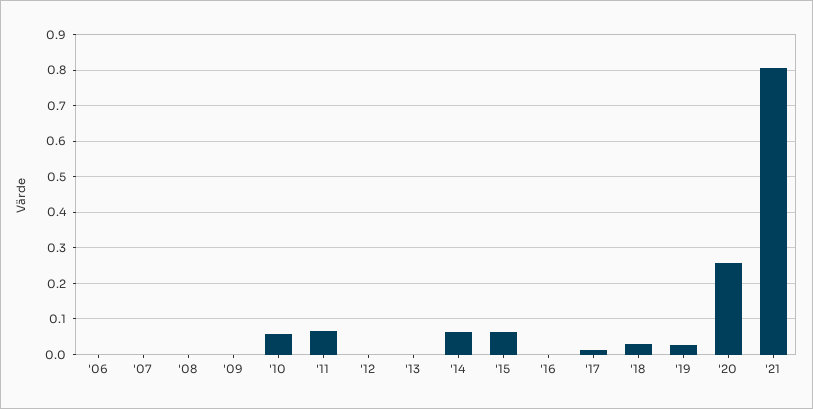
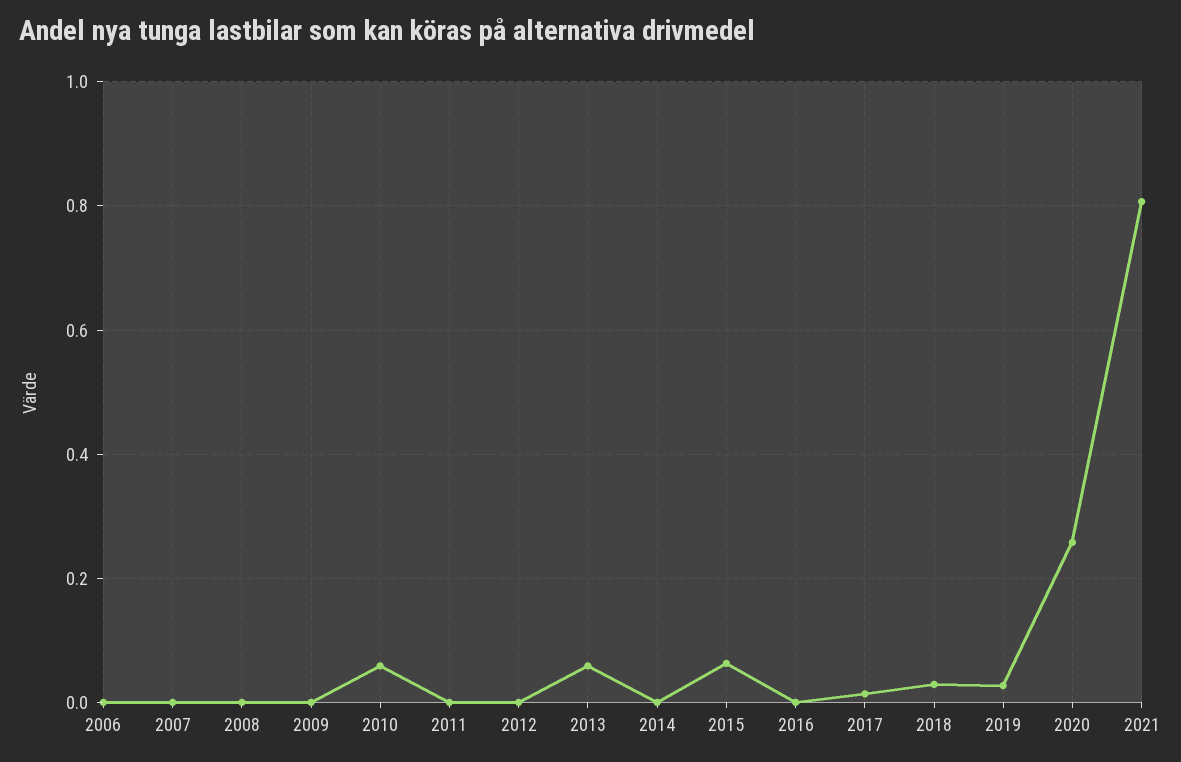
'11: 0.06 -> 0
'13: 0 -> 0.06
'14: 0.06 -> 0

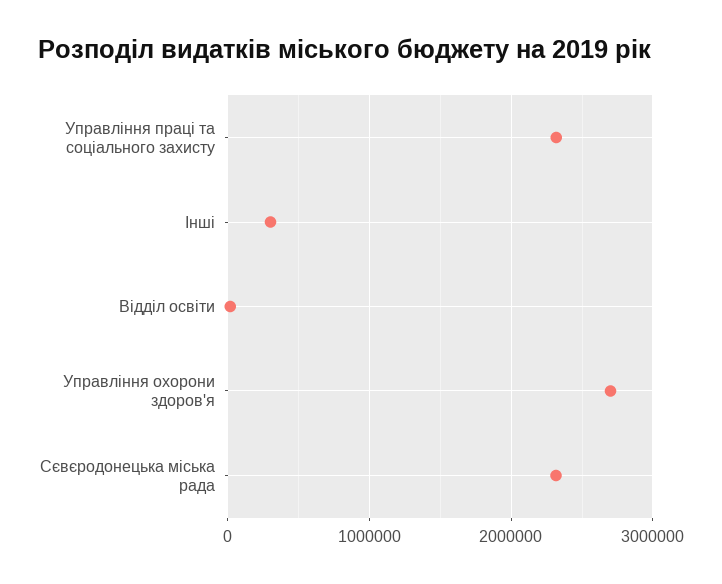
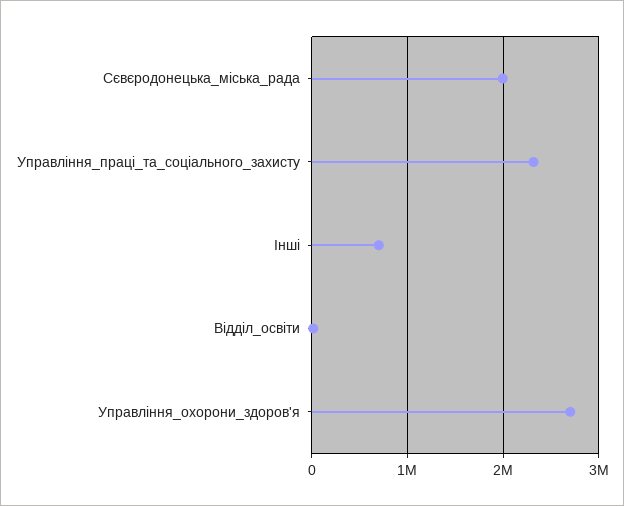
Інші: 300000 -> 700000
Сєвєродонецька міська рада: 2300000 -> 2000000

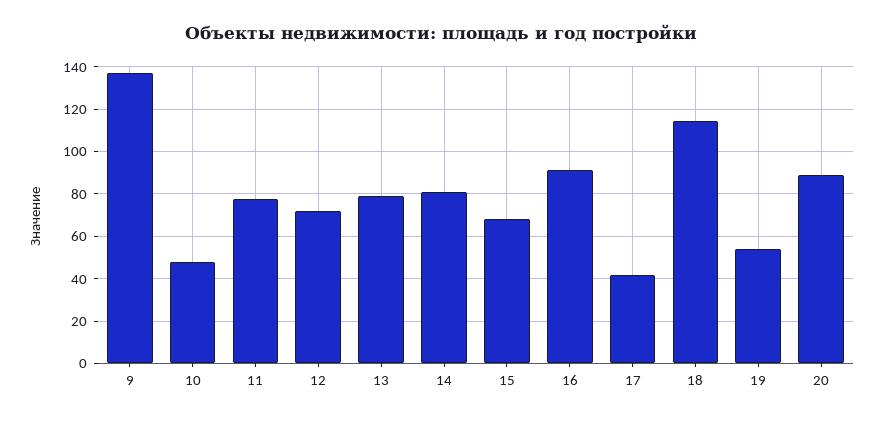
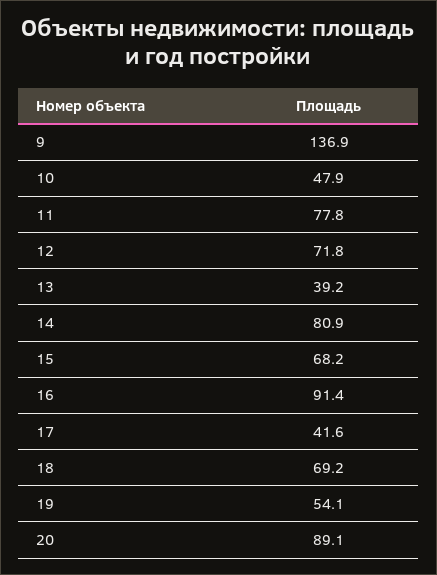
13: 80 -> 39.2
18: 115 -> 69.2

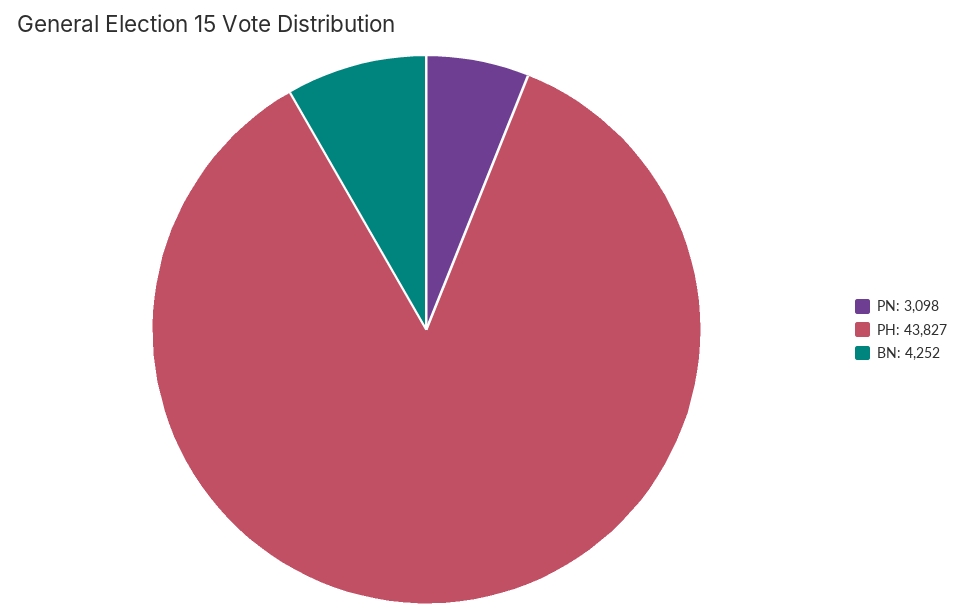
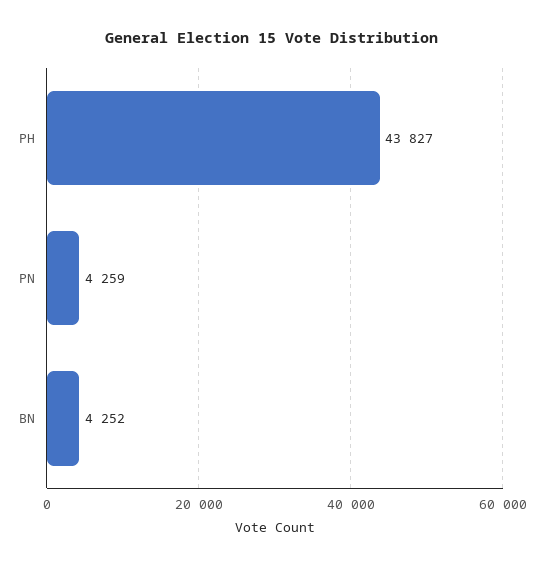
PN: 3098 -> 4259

********

Give back all the data exactly, minus pictures.

'11: 0.06 -> 0
'13: 0 -> 0.06
'14: 0.06 -> 0

Інші: 300000 -> 700000
Сєвєродонецька міська рада: 2300000 -> 2000000

13: 80 -> 39.2
18: 115 -> 69.2

PN: 3098 -> 4259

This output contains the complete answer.